— WORK TO BE COMPLETED —
Copy out the entries exactly, and wherever a picture appears, leave it out.

Dataset excerpts:

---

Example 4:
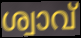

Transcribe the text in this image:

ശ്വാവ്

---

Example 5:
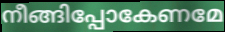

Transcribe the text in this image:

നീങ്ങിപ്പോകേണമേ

— EXERCISE OUTPUT —
---

Example 4:

Transcribe the text in this image:

ശ്വാവ്

---

Example 5:

Transcribe the text in this image:

നീങ്ങിപ്പോകേണമേ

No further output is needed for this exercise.